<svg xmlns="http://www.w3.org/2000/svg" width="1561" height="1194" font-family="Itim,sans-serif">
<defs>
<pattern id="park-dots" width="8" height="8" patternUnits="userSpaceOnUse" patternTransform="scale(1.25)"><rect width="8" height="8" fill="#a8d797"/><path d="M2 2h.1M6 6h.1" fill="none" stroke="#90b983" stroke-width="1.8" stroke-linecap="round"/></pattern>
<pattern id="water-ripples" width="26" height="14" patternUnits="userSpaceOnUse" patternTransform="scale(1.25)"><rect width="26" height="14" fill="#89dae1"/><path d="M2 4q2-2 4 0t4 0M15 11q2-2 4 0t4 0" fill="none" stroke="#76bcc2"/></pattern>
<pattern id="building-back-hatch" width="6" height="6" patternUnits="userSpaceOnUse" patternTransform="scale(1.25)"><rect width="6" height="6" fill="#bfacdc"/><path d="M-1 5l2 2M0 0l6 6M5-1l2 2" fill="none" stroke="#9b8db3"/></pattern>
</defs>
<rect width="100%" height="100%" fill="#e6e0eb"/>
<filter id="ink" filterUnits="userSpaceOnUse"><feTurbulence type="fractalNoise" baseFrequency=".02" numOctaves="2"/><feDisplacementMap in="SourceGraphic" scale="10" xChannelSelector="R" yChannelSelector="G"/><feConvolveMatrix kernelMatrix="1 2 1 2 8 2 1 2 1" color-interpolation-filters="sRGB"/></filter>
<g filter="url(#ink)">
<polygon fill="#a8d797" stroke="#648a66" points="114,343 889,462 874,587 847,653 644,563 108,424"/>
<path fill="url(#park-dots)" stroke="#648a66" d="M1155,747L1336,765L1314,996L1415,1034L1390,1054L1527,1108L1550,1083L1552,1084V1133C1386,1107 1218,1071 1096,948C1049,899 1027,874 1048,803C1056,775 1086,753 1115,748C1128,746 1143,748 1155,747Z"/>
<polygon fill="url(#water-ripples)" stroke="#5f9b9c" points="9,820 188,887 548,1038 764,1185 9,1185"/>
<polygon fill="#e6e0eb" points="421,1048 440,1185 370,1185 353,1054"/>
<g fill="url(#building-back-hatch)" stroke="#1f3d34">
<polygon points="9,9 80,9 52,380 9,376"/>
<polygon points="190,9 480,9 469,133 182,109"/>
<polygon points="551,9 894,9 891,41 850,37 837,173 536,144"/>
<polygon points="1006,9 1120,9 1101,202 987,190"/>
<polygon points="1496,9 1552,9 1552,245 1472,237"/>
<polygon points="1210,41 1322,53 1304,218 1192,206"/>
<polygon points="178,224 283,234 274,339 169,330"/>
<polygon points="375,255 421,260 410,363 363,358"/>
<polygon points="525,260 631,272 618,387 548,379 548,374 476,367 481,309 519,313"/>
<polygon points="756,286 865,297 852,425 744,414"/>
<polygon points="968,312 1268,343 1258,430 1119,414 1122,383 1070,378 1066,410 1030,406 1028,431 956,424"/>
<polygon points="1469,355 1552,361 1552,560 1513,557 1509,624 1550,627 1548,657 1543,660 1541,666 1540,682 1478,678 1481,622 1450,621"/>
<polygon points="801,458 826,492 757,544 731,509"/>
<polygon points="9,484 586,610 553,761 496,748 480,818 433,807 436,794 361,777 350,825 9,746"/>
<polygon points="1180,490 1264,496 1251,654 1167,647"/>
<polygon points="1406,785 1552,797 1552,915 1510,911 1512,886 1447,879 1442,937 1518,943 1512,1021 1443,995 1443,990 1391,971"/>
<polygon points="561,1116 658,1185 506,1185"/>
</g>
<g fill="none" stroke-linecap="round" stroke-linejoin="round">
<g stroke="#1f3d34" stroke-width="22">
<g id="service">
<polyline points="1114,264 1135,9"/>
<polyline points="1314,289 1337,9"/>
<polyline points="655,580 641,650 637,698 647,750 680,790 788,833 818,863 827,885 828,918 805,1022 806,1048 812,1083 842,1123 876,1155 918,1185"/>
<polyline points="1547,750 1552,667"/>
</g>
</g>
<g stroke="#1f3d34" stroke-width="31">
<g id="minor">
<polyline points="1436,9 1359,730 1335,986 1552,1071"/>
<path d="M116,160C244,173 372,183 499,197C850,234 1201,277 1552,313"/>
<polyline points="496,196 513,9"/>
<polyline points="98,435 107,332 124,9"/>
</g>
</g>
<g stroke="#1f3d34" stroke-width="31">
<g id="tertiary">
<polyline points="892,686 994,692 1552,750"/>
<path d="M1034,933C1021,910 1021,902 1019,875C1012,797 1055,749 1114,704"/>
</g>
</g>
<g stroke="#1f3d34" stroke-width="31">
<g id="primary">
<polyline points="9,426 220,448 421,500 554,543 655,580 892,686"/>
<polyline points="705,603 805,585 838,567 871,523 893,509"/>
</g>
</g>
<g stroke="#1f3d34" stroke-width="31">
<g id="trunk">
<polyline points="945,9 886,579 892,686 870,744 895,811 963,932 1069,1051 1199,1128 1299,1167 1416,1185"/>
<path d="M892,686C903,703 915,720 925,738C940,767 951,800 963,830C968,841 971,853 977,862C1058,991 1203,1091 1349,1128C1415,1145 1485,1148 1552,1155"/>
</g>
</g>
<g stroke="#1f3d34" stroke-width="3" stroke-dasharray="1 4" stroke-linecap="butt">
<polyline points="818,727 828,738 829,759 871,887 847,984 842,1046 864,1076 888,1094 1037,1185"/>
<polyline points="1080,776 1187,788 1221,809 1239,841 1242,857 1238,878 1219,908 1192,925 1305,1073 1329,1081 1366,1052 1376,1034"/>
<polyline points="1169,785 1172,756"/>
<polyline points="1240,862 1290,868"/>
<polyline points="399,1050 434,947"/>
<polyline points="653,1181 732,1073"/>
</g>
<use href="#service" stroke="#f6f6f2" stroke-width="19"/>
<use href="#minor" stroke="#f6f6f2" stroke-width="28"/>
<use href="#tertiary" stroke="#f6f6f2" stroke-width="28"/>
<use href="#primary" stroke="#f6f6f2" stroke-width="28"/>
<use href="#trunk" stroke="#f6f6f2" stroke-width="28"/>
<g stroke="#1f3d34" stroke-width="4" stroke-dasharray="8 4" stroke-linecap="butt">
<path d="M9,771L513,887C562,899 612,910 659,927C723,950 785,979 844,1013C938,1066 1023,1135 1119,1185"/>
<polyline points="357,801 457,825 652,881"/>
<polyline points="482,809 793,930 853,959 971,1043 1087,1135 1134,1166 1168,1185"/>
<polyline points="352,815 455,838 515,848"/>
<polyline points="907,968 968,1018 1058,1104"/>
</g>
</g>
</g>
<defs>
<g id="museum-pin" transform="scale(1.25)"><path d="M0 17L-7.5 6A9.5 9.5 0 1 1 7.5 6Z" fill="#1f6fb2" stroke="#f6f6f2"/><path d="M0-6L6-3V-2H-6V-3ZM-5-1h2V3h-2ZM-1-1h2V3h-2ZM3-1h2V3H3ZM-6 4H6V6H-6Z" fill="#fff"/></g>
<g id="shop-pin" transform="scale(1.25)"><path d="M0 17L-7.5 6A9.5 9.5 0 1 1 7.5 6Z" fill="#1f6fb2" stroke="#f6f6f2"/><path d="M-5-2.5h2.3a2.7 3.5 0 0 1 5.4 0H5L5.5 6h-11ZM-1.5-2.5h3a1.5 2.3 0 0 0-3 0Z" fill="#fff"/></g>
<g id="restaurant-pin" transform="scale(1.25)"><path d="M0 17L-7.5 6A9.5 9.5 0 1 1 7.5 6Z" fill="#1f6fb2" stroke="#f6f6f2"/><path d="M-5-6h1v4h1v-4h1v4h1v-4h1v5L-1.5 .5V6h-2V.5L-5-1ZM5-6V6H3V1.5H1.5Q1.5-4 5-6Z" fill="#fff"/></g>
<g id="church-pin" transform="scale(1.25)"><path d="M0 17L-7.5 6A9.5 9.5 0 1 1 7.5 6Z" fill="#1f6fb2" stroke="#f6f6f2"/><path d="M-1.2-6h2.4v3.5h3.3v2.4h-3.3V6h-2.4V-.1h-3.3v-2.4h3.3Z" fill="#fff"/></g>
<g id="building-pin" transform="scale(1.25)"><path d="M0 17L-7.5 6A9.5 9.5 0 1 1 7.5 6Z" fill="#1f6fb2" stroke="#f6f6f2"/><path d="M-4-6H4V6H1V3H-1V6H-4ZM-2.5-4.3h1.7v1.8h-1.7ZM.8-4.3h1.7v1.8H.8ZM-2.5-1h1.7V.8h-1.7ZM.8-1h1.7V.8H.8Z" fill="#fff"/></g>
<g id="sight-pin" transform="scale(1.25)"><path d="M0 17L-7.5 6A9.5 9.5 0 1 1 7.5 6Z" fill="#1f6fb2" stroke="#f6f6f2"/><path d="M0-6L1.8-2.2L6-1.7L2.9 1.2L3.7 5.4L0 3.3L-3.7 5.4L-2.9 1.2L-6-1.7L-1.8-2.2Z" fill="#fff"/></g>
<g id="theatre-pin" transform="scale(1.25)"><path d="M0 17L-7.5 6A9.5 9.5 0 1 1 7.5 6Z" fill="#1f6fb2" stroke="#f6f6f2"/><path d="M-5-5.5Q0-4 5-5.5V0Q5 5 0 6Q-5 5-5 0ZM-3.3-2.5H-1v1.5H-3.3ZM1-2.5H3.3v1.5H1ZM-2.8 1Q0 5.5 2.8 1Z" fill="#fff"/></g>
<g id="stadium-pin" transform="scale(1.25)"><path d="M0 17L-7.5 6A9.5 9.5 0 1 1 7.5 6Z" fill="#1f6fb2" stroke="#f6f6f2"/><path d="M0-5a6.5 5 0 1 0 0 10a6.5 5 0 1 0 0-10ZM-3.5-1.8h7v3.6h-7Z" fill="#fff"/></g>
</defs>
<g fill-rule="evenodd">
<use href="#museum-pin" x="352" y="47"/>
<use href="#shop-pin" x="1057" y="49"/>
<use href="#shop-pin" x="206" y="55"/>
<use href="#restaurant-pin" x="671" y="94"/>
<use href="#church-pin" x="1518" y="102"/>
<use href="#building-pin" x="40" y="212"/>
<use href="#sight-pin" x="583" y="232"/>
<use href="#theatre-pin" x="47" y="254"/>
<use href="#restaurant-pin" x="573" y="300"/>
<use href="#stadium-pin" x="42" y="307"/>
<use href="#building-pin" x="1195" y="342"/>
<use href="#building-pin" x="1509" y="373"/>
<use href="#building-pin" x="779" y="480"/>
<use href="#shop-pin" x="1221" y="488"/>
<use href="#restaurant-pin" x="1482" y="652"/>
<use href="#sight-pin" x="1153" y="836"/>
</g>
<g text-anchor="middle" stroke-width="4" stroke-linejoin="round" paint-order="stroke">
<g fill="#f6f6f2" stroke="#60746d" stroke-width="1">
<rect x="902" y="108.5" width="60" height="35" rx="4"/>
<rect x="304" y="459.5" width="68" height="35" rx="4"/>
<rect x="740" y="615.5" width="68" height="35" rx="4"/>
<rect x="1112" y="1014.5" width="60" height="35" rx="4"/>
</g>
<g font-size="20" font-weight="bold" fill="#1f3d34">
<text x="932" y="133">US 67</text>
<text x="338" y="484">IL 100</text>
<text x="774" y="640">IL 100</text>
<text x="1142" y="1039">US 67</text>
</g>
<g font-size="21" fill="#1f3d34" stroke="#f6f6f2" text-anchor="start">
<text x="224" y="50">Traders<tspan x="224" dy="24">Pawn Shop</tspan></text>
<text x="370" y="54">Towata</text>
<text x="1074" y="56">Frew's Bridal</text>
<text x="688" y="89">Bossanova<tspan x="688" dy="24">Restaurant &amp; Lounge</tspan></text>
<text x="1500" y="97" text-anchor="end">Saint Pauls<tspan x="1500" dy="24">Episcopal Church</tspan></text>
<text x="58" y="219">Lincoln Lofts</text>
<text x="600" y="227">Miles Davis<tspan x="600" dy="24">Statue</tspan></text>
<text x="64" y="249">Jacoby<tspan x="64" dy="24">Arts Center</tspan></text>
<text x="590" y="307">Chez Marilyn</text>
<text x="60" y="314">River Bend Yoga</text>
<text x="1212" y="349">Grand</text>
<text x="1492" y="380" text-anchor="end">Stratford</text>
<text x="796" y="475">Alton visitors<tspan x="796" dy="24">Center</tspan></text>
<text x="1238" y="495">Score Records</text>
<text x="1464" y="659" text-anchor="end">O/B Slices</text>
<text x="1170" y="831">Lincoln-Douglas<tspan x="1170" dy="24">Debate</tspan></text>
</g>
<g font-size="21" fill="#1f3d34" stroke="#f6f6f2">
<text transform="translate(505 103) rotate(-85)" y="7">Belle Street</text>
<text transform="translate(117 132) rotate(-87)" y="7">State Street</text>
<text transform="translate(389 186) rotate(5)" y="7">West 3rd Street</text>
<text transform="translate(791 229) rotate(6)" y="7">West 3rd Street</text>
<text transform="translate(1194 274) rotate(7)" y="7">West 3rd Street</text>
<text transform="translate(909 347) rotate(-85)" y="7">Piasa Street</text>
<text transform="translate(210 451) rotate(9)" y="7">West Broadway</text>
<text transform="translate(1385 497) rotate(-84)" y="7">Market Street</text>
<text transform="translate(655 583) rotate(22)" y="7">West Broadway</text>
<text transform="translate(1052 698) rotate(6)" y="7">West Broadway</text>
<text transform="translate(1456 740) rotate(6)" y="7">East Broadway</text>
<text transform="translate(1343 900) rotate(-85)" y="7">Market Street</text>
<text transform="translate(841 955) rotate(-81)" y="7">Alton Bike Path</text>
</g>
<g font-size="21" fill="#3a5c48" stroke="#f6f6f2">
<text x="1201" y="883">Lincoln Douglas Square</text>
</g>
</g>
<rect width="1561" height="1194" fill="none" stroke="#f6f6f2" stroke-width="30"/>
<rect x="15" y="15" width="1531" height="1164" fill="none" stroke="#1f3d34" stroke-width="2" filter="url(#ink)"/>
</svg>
==
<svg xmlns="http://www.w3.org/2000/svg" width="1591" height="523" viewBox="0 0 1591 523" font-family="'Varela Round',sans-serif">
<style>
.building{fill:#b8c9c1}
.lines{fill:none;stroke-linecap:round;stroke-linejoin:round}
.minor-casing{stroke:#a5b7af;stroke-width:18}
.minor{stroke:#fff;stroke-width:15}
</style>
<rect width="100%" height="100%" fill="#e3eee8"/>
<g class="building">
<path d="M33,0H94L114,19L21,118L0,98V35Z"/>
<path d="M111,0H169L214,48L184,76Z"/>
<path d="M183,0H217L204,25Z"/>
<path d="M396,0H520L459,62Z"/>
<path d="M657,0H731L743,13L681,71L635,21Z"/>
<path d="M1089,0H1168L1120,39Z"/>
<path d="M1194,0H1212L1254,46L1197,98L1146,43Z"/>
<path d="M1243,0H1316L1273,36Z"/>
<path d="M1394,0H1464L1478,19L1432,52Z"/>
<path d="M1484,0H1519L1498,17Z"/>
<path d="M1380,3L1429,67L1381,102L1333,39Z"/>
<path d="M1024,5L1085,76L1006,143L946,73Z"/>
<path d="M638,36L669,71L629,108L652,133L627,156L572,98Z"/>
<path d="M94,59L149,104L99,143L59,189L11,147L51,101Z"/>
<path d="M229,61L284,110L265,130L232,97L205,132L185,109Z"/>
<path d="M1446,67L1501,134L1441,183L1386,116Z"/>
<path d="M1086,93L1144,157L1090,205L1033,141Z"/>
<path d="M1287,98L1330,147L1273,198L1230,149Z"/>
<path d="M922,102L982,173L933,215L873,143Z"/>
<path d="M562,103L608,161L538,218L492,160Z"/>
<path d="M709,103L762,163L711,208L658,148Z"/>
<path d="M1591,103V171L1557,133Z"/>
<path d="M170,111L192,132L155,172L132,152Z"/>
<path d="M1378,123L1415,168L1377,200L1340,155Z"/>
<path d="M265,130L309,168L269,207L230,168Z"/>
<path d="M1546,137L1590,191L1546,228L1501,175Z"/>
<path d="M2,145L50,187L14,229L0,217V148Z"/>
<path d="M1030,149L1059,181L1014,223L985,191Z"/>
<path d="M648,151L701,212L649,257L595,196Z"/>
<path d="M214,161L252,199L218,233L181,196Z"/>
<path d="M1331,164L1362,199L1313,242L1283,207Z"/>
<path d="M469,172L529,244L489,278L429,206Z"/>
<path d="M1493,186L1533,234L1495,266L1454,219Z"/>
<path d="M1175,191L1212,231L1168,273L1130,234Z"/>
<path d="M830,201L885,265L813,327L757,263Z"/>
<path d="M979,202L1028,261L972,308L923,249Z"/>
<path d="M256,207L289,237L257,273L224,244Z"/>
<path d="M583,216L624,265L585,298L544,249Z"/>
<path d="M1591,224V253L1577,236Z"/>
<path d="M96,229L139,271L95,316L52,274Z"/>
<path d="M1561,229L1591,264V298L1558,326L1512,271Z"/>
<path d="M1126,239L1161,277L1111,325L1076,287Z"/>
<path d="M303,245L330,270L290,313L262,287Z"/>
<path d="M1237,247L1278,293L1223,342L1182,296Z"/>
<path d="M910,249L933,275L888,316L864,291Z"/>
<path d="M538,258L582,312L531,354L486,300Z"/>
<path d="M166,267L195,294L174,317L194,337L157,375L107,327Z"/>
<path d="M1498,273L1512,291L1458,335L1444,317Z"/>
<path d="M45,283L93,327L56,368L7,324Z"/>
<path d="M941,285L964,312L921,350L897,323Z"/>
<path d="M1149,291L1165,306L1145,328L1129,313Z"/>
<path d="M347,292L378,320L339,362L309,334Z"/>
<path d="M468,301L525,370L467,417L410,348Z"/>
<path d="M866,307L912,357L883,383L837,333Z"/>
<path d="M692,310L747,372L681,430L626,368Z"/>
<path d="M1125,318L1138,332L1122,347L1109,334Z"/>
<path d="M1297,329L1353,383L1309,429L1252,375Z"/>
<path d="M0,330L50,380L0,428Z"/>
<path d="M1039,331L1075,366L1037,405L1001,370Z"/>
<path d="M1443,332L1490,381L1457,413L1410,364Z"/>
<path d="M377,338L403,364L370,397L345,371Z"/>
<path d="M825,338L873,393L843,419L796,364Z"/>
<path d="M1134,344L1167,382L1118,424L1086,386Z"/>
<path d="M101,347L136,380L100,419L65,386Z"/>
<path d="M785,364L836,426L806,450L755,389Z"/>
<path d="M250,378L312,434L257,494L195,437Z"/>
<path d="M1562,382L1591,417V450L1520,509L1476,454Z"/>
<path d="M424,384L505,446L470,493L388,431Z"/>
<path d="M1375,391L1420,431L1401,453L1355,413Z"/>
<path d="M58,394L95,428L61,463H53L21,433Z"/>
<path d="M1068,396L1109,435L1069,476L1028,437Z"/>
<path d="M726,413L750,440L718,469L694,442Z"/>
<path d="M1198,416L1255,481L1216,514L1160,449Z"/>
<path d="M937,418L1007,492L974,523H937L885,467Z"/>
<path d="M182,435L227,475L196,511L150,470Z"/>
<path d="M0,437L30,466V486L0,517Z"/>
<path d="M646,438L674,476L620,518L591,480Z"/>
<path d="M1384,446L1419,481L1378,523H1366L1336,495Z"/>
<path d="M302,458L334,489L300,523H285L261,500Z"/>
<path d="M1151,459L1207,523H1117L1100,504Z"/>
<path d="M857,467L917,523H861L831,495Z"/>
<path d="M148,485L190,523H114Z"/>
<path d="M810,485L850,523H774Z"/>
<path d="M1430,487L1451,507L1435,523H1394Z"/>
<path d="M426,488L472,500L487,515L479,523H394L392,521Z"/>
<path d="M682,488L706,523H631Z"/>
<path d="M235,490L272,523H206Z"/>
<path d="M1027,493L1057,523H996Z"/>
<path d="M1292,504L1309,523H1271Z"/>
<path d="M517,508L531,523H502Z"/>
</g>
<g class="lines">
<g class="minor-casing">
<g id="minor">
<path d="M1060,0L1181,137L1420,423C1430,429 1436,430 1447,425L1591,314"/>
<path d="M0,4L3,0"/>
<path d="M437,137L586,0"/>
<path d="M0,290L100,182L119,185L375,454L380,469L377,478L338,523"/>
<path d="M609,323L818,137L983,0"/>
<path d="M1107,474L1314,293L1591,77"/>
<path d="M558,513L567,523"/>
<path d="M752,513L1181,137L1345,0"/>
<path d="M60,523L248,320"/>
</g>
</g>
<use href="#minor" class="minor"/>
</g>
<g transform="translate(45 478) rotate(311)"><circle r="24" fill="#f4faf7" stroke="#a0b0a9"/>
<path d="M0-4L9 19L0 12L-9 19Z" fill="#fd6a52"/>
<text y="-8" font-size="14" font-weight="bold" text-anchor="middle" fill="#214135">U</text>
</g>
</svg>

• About this exercise: The expected answer is a copy of every line in the entries that holds the word "lines".

• Solution for this problem:
.lines{fill:none;stroke-linecap:round;stroke-linejoin:round}
<g class="lines">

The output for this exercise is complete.